Before you got pregnant, was he drinking this much? And did you drink when he was drinking?

Mabelface · 30/08/2011 12:31

He's acting like he's your first child. You don't need this when you're going to have a newborn. His drinking is excessive and he has no right to call you names.

joric · 30/08/2011 12:41

I hate alcohol because selfish pigs who drink become even worse after a few too many.
I don't think it's the hormones either... I hate it when DH drinks because he turns into an idiot. His behaviour and attitude make me feel stressed and I snap at him. He then has a go at me for snapping.
Bloody hell.

flyingmum · 30/08/2011 12:44

I think it will be easier being a single parent that dealing with a new baby and looking after a very selfish man. A different story perhaps if he admits he has a problem with alcohol and you decide to help him through it but it doesn't sound like this is going to happen. If he is getting grumpy with you now (and I can understand why you snipe at him) then how is he going to be when he has a howling baby in the house and you are crying your eyes out at 3.00 in the morning because you are sleep deprived with no support. If he is drinking that much as well I honestly wouldn't trust him to hold a baby or care for it adequately and do you really want a child growing up thinking that this is how men treat their partners? I can honestly say that having a demanding newborn baby was one of the biggest strains on our relationship for DH and me and that includes later on going through diagnosis of severe special needs and for a different child, long term chronic medical illness. Yet my DH is a walk in the park compared to yours. You hit the nail on the head when you said he is behaving like a teenager. What is his mother/family like and would you get any support from them to help back you up.
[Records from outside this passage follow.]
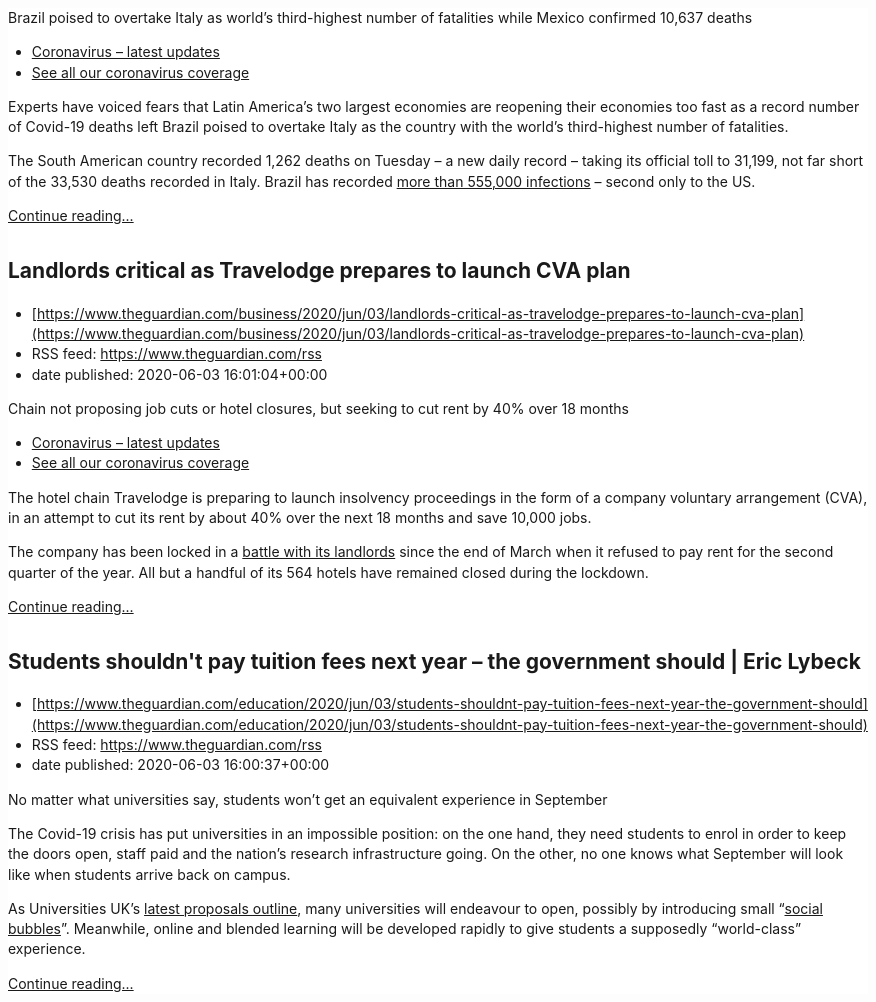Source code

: <p>Brazil poised to overtake Italy as world’s third-highest number of fatalities while Mexico confirmed 10,637 deaths</p><ul><li><a href="https://www.theguardian.com/world/series/coronavirus-live/latest">Coronavirus – latest updates</a></li><li><a href="https://www.theguardian.com/world/coronavirus-outbreak">See all our coronavirus coverage</a></li></ul><p>Experts have voiced fears that Latin America’s two largest economies are reopening their economies too fast as a record number of Covid-19 deaths left Brazil poised to overtake Italy as the country with the world’s third-highest number of fatalities.</p><p>The South American country recorded 1,262 deaths on Tuesday – a new daily record – taking its official toll to 31,199, not far short of the 33,530 deaths recorded in Italy. Brazil has recorded <a href="https://www.theguardian.com/world/2020/jun/03/coronavirus-world-map-which-countries-have-the-most-covid-19-cases-and-deaths">more than 555,000 infections</a> – second only to the US.</p> <a href="https://www.theguardian.com/world/2020/jun/03/latin-america-coronavirus-brazil-mexico-reopening-deaths">Continue reading...</a>

## Landlords critical as Travelodge prepares to launch CVA plan
 - [https://www.theguardian.com/business/2020/jun/03/landlords-critical-as-travelodge-prepares-to-launch-cva-plan](https://www.theguardian.com/business/2020/jun/03/landlords-critical-as-travelodge-prepares-to-launch-cva-plan)
 - RSS feed: https://www.theguardian.com/rss
 - date published: 2020-06-03 16:01:04+00:00

<p>Chain not proposing job cuts or hotel closures, but seeking to cut rent by 40% over 18 months</p><ul><li><a href="https://www.theguardian.com/world/series/coronavirus-live/latest">Coronavirus – latest updates</a></li><li><a href="https://www.theguardian.com/world/coronavirus-outbreak">See all our coronavirus coverage</a></li></ul><p>The hotel chain Travelodge is preparing to launch insolvency proceedings in the form of a company voluntary arrangement (CVA), in an attempt to cut its rent by about 40% over the next 18 months and save 10,000 jobs.</p><p>The company has been locked in a <a href="https://www.theguardian.com/business/2020/apr/21/boots-and-matalan-join-list-of-firms-targeted-over-unpaid-rents-since-coronavirus-lockdown">battle with its landlords</a> since the end of March when it refused to pay rent for the second quarter of the year. All but a handful of its 564 hotels have remained closed during the lockdown.</p> <a href="https://www.theguardian.com/business/2020/jun/03/landlords-critical-as-travelodge-prepares-to-launch-cva-plan">Continue reading...</a>

## Students shouldn't pay tuition fees next year – the government should | Eric Lybeck
 - [https://www.theguardian.com/education/2020/jun/03/students-shouldnt-pay-tuition-fees-next-year-the-government-should](https://www.theguardian.com/education/2020/jun/03/students-shouldnt-pay-tuition-fees-next-year-the-government-should)
 - RSS feed: https://www.theguardian.com/rss
 - date published: 2020-06-03 16:00:37+00:00

<p>No matter what universities say, students won’t get an equivalent experience in September </p><p>The Covid-19 crisis has put universities in an impossible position: on the one hand, they need students to enrol in order to keep the doors open, staff paid and the nation’s research infrastructure going.&nbsp;On the other, no one knows what September will look like when students arrive back on campus.&nbsp;</p><p>As Universities UK’s <a href="https://www.universitiesuk.ac.uk/policy-and-analysis/reports/Pages/principles-considerations-emerging-lockdown-uk-universities-june-2020.aspx?utm_content=bufferc1bae&amp;utm_medium=social&amp;utm_source=twitter.com&amp;utm_campaign=UUK">latest proposals outline</a>, many universities will endeavour to open, possibly by introducing small “<a href="https://www.theguardian.com/education/2020/jun/03/uk-universities-create-social-bubbles-campus-reopen-students-coronavirus">social bubbles</a>”. Meanwhile, online and blended learning will be developed rapidly to give students a supposedly “world-class” experience.&nbsp;</p> <a href="https://www.theguardian.com/education/2020/jun/03/students-shouldnt-pay-tuition-fees-next-year-the-government-should">Continue reading...</a>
So, now you need to decide what to do. If you put up and shut up this is only going to get worse. I think you need to see someone more professional - some sort of Relate type counselling that can see you together. Before you talk to him though I would do some background work on sorting out finances, indivdiual account etc etc. It is your choice on when you talk to him - before the baby is born or after.